1. migration detection

# .github/paths-filter-pg-migrations.yml
service_a:
  - 'src/project/service_a/migrations/**'
service_b:
  - 'src/project/service_b/migrations/**'
  - 'src/project/utilities/database.py'

uses dorny/paths-filter@v3 to detect which migrations changed in a PR.

2. cloud run migration jobs

separate jobs for running migrations:

service-a-db-migration-dev
service-a-db-migration-stg
service-b-events-migration-dev
etc.

jobs are updated with new image tag and executed with --wait flag.

3. python migration utilities

# from reference project N's database.py
def alembic_upgrade(database: str, revision: str = "head"):
    """Run alembic upgrades on database"""
    import alembic.command
    alembic.command.upgrade(alembic_config(database), revision)

clean python API for running migrations programmatically.

4. cli commands

# reference project N provides CLI for manual operations
project-cli database upgrade
project-cli database downgrade -r <revision>
project-cli database reset

5. safety mechanisms

migrations run in dedicated jobs (not in app containers)
ALEMBIC_LOCK prevents concurrent execution
global roles updated after migrations complete
separate environments (dev, stg, prod) test migrations before production
deployment fails if migration fails

why this works#

isolation: migrations run in separate containers, not in the app

prevents race conditions between multiple app instances
allows long-running migrations without blocking app startup
easier to debug when migrations fail

ordering: migrations complete before app deployment

ensures schema is ready when app starts
no "app running on old schema" bugs
rollback is automatic (deployment doesn't proceed if migration fails)

observability: cloud run jobs provide logs and status

easy to see what migration ran and when
clear failure messages
can re-run jobs manually if needed

automation: zero manual intervention

no SSH required
no human error
consistent across environments

implementation history#

what we tried#

initial approach (broken): bash wrapper script

[deploy]
  release_command = './scripts/migrate.sh'

problem: timed out during VM startup, likely due to script overhead or environment setup issues.

solution: direct command execution

[deploy]
  release_command = "uv run alembic upgrade head"

result: works perfectly. migrations complete in ~3 seconds, no timeouts.

key lesson: fly.io's release_command works reliably when you give it a direct command instead of wrapping it in a shell script. the wrapper script was the problem, not VM resources or timeouts.

current implementation (working ✓)#

fly.toml:

[deploy]
  release_command = "uv run alembic upgrade head"

github actions (.github/workflows/deploy-backend.yml):

- name: detect changes
  uses: dorny/paths-filter@v3
  id: changes
  with:
    filters: .github/path-filters.yml

- name: deploy to fly.io
  run: |
    if [ "${{ steps.changes.outputs.migrations }}" == "true" ]; then
      echo "🔄 migrations detected - will run via release_command before deployment"
    fi
    flyctl deploy --remote-only

path filters (.github/path-filters.yml):

migrations:
  - "alembic/versions/**"
  - "alembic/env.py"
  - "alembic.ini"

this setup:

detects when migrations change
logs that migrations will run (for visibility)

Images with bounding boxes
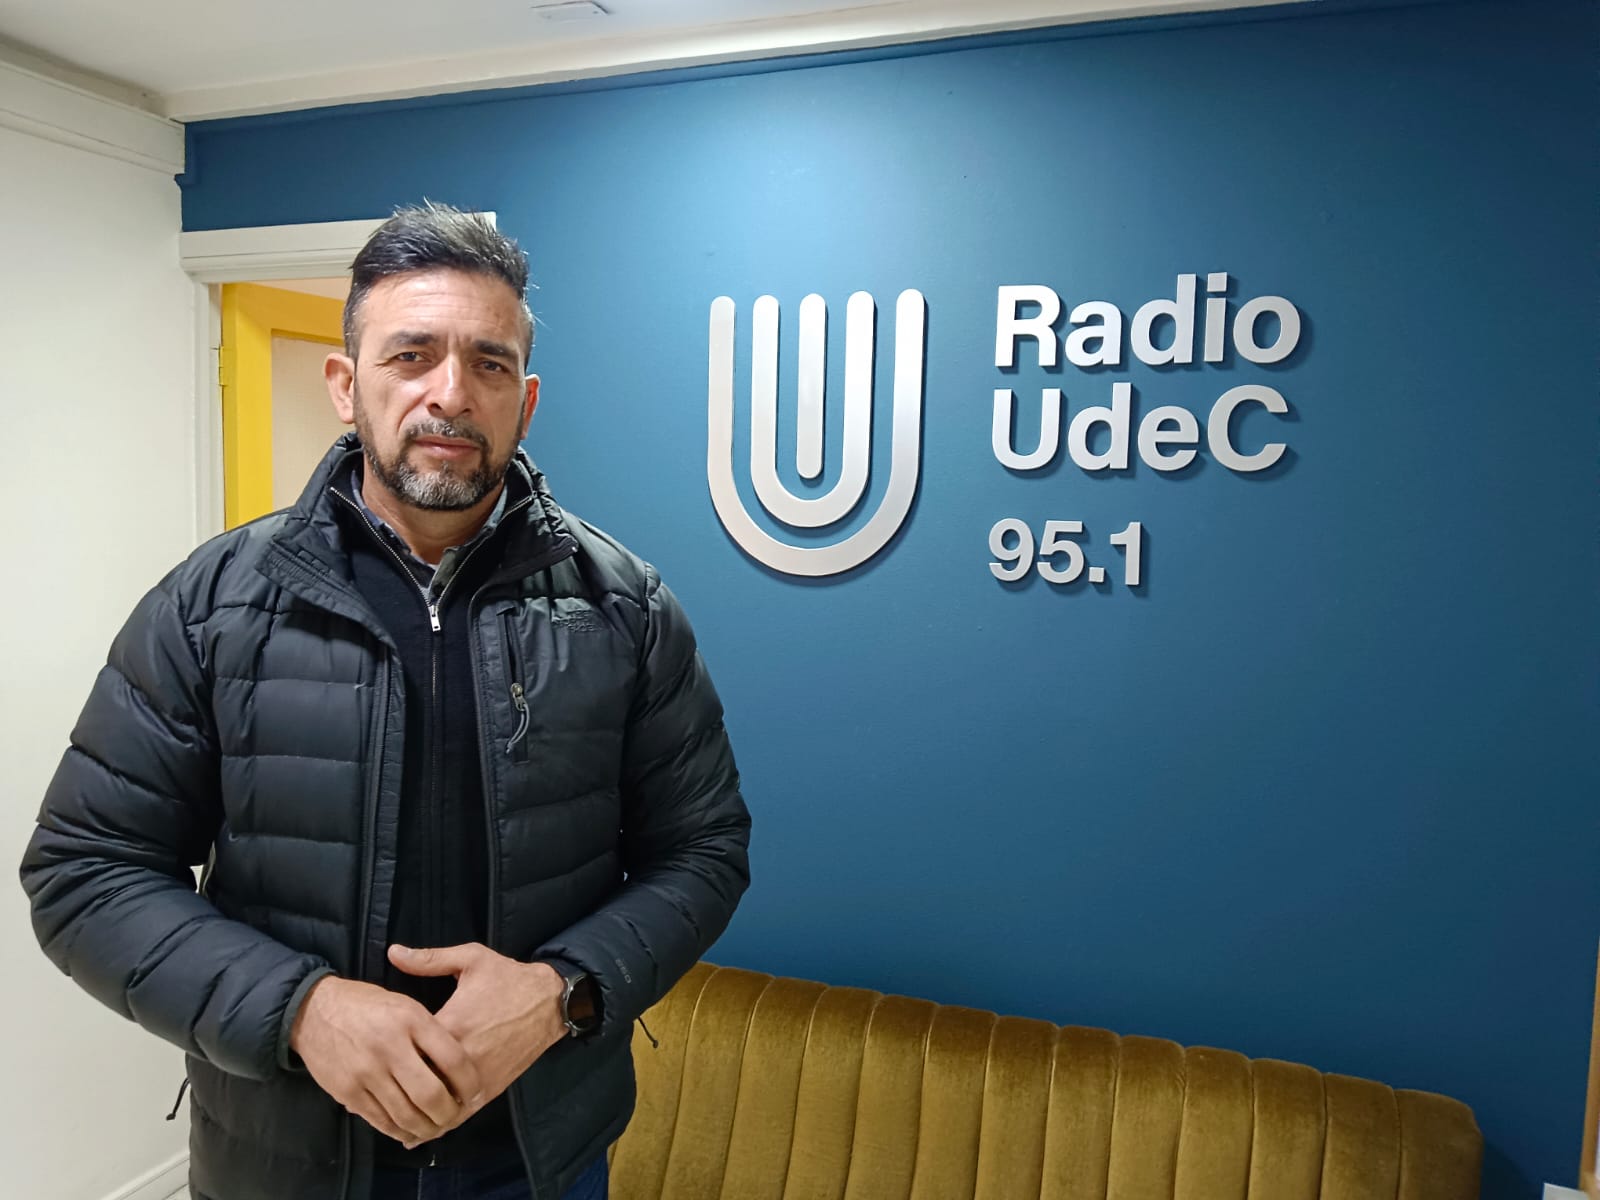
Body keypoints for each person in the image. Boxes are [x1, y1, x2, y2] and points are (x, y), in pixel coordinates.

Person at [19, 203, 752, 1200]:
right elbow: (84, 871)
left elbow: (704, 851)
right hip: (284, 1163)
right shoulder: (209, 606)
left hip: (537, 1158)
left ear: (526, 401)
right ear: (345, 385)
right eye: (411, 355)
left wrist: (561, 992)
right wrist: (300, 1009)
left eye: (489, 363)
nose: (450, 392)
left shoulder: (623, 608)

**Work instruction 1**
In the migration text above, rewrite the paragraph that begins "key lesson" more briefly, keeping its main facts.
**Work instruction 2**
Answer these questions using the migration text above:
(a) Which GitHub action is used to detect which migrations changed in a PR?
(b) What prevents concurrent execution of migrations?
(c) About how long do migrations take with the direct release_command?
**Work instruction 3**
Print everything in the migration text above from "no SSH required" down to "environment setup issues.".

**Written reply 1**
Fly.io's release_command is reliable when given a direct command rather than a shell wrapper script. The wrapper script caused the problem, not VM resources or timeouts.

**Written reply 2**
(a) dorny/paths-filter@v3
(b) ALEMBIC_LOCK
(c) About 3 seconds

**Written reply 3**
no SSH required
no human error
consistent across environments

implementation history#

what we tried#

initial approach (broken): bash wrapper script

[deploy]
  release_command = './scripts/migrate.sh'

problem: timed out during VM startup, likely due to script overhead or environment setup issues.